Step 2: Google Books Ngram vs. Bookworm Ngram

google books ngram bookworm ngram

I uploaded the words “war” and “peace” into both the Google and Bookworm Ngrams. Predictably, both charts showed their biggest bulge from 1910 to 1930, which makes sense considering World War I took place from 1914-1918.  Interestingly, the Bookworm graph also depicted a second peak between 1860 and 1870, whereas the Google graph didn’t show much of a blip at all. Given that the American Civil War took place from 1861-1865, it would probably be the catalyst for those discussions. This makes me think that the Google Ngram covers more global texts, whereas the Bookworm corpus is primarily American-based authors.

Human nature being what it is, “war” was always mentioned more often than “peace,” which remained pretty consistent throughout the 19th and early 20th century.

Step 3: Lexos Topics

topics pic

Topic 5 was an interesting one, as it contained mostly monetary terms. “Banks, currency, specie, notes, money, treasury, gold, and circulation” are all among the top words — but interestingly, so are words like “constitution, times, fidelity and metals.” While one could explain this away by saying any State of the Union address is going to address the economy, it’s interesting that the word “economy” did not show up on the list at all. Because of the words “metal, gold, and specie,” I’m inclined to assume that much of this discussion came from the historical discussions about what standard to base the US dollar upon. The dollar has an interesting history, which I can’t fully delve into here, but in general this list probably draws significantly from the shift to the Gold Standard, Silver Standard, and finally the “fiat” standard of today, in which the US dollar is not actually backed by any physical asset.


Step 4: The Ideal Bookshelf

The website describes what this interactive graph is – a mapping of how various contributors’ imaginary bookshelves overlapped and interconnected. When reading the website, the graph makes a lot more sense. By itself the graph is very confusing and not at all self-explanatory. Moving the dots around does intuitively demonstrate how they are all related, although there are so many names that flash around so much, it’s hard to really get a feel for what any of it means. The only real thing the moving-feature ads is the sense of which dots are most central to the dataset, and which are more isolated with less pull on the core.

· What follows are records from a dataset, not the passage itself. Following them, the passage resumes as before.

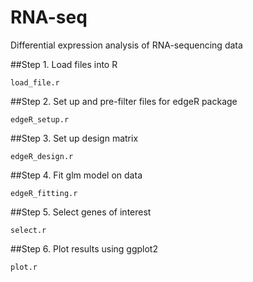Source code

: # RNA-seq
Differential expression analysis of RNA-sequencing data

##Step 1. Load files into R
```
load_file.r
```

##Step 2. Set up and pre-filter files for edgeR package
```
edgeR_setup.r
```

##Step 3. Set up design matrix
```
edgeR_design.r
```

##Step 4. Fit glm model on data
```
edgeR_fitting.r	
```
##Step 5. Select genes of interest
```
select.r	
```

##Step 6. Plot results using ggplot2
```
plot.r
```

I think the interactive graph is a great idea, although in actuality it was kind of confusing. I can’t imagine anyone actually using that to gain information: it’s main use is to visualize the network from a distant zoomed-out perspective and maybe create intrigue through playing with it. While it is visually enticing and the interactive feature is entertaining, practicality calls for something else. If someone was trying to find out specific information, then an interactive and easily rearranging table would be better at efficiently conveying information.


Step 5:

Pie Chart

This chart shows the percentages of the top 3 countries. I had to hover the mouse over the orange slice to get it to show up, because the top 2 take up so much of the chart. The UK had over half of all the authors with 51.6%, and the US came in with 11.9% of the authors. The next closest country was France, which only had 5.2% of the authors in the collection. This is clearly an uneven distribution, but makes sense considering that the UK has a very long history of publishing works. Many smaller countries don’t have as big a population, so they won’t have as many authors. Although the US is much younger than many of these European countries like France and Italy, the US was born into a more modern era where the written word was more popular, and thus more people were likely to want to be authors.